# HP C6502A JetDirect Print Server--How to use it?



## Alex Ethridge (Apr 10, 2000)

I have an HP JetDirect C6502A ( see it here ) left over from setting up an HP 1300 Laser printer.

What exactly is it and how is it used?


----------



## winbob (Aug 2, 2004)

Alex,

The device is a connection converter that allows you to plug in the printer's USB cable to the converter, and then connect the converter to a Parallel Port...and have it work.


----------



## Alex Ethridge (Apr 10, 2000)

That's what I thought until I opened its package. There is no USB port. The back side of the thing, the side you can't see in the above-linked picture, is a simple slit with very, very little of a circuit board visible in it.
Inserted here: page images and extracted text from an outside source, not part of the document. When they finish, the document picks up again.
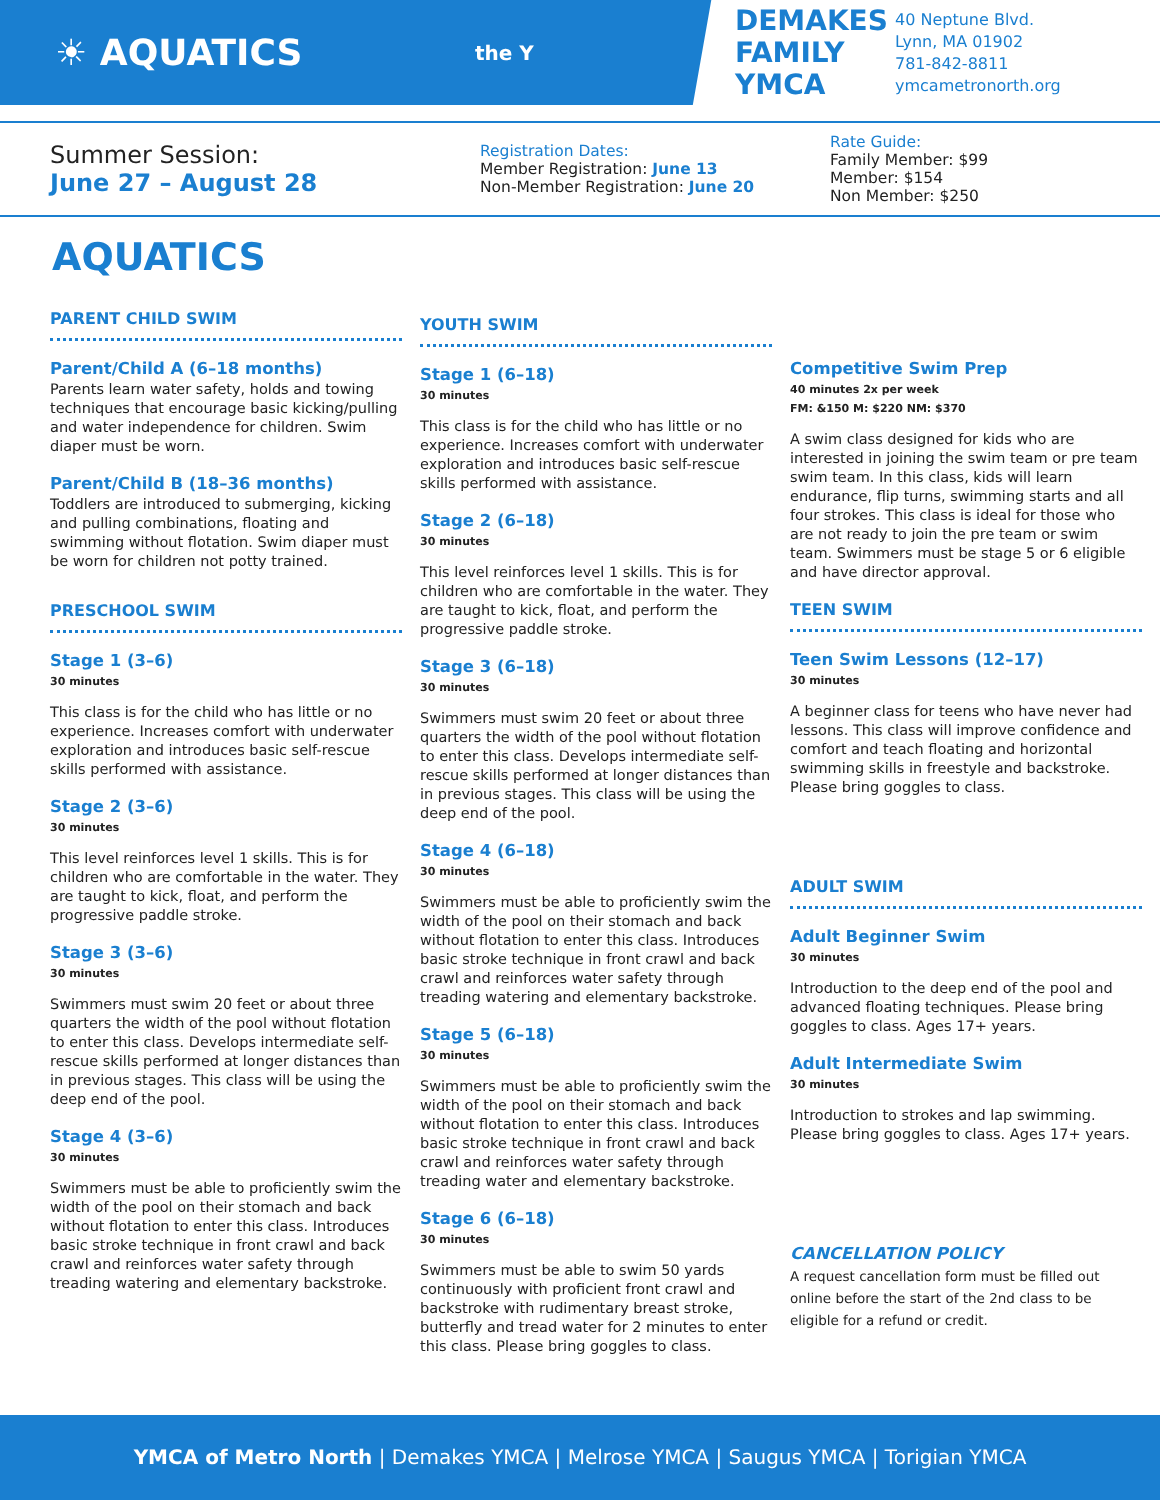☀ AQUATICS
the Y
DEMAKES FAMILY YMCA
40 Neptune Blvd.
Lynn, MA 01902
781-842-8811
ymcametronorth.org
Summer Session:
June 27 – August 28
Registration Dates:
Member Registration: June 13
Non-Member Registration: June 20
Rate Guide:
Family Member: $99
Member: $154
Non Member: $250
AQUATICS
PARENT CHILD SWIM
Parent/Child A (6–18 months)
Parents learn water safety, holds and towing techniques that encourage basic kicking/pulling and water independence for children. Swim diaper must be worn.
Parent/Child B (18–36 months)
Toddlers are introduced to submerging, kicking and pulling combinations, floating and swimming without flotation. Swim diaper must be worn for children not potty trained.
PRESCHOOL SWIM
Stage 1 (3–6)
30 minutes
This class is for the child who has little or no experience. Increases comfort with underwater exploration and introduces basic self-rescue skills performed with assistance.
Stage 2 (3–6)
30 minutes
This level reinforces level 1 skills. This is for children who are comfortable in the water. They are taught to kick, float, and perform the progressive paddle stroke.
Stage 3 (3–6)
30 minutes
Swimmers must swim 20 feet or about three quarters the width of the pool without flotation to enter this class. Develops intermediate self-rescue skills performed at longer distances than in previous stages. This class will be using the deep end of the pool.
Stage 4 (3–6)
30 minutes
Swimmers must be able to proficiently swim the width of the pool on their stomach and back without flotation to enter this class. Introduces basic stroke technique in front crawl and back crawl and reinforces water safety through treading watering and elementary backstroke.
YOUTH SWIM
Stage 1 (6–18)
30 minutes
This class is for the child who has little or no experience. Increases comfort with underwater exploration and introduces basic self-rescue skills performed with assistance.
Stage 2 (6–18)
30 minutes
This level reinforces level 1 skills. This is for children who are comfortable in the water. They are taught to kick, float, and perform the progressive paddle stroke.
Stage 3 (6–18)
30 minutes
Swimmers must swim 20 feet or about three quarters the width of the pool without flotation to enter this class. Develops intermediate self-rescue skills performed at longer distances than in previous stages. This class will be using the deep end of the pool.
Stage 4 (6–18)
30 minutes
Swimmers must be able to proficiently swim the width of the pool on their stomach and back without flotation to enter this class. Introduces basic stroke technique in front crawl and back crawl and reinforces water safety through treading watering and elementary backstroke.
Stage 5 (6–18)
30 minutes
Swimmers must be able to proficiently swim the width of the pool on their stomach and back without flotation to enter this class. Introduces basic stroke technique in front crawl and back crawl and reinforces water safety through treading water and elementary backstroke.
Stage 6 (6–18)
30 minutes
Swimmers must be able to swim 50 yards continuously with proficient front crawl and backstroke with rudimentary breast stroke, butterfly and tread water for 2 minutes to enter this class. Please bring goggles to class.
Competitive Swim Prep
40 minutes 2x per week
FM: &150 M: $220 NM: $370
A swim class designed for kids who are interested in joining the swim team or pre team swim team. In this class, kids will learn endurance, flip turns, swimming starts and all four strokes. This class is ideal for those who are not ready to join the pre team or swim team. Swimmers must be stage 5 or 6 eligible and have director approval.
TEEN SWIM
Teen Swim Lessons (12–17)
30 minutes
A beginner class for teens who have never had lessons. This class will improve confidence and comfort and teach floating and horizontal swimming skills in freestyle and backstroke. Please bring goggles to class.
ADULT SWIM
Adult Beginner Swim
30 minutes
Introduction to the deep end of the pool and advanced floating techniques. Please bring goggles to class. Ages 17+ years.
Adult Intermediate Swim
30 minutes
Introduction to strokes and lap swimming. Please bring goggles to class. Ages 17+ years.
CANCELLATION POLICY
A request cancellation form must be filled out online before the start of the 2nd class to be eligible for a refund or credit.
YMCA of Metro North | Demakes YMCA | Melrose YMCA | Saugus YMCA | Torigian YMCA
It came with a 1300 printer, not a 1300n. The printer is equipped with standard LPT and USB ports built in so there is no need for a USB adapter.


----------



## winbob (Aug 2, 2004)

Well whatever the thin slit plug IS, this thing converts it to use in a Parallel Port plug.


----------



## Alex Ethridge (Apr 10, 2000)

I have done some more research and I believe it is an adapter for a print server of some sort. If that is so, this end with the slit pushes into the print server and the other end plugs into the printer's centronics port.


----------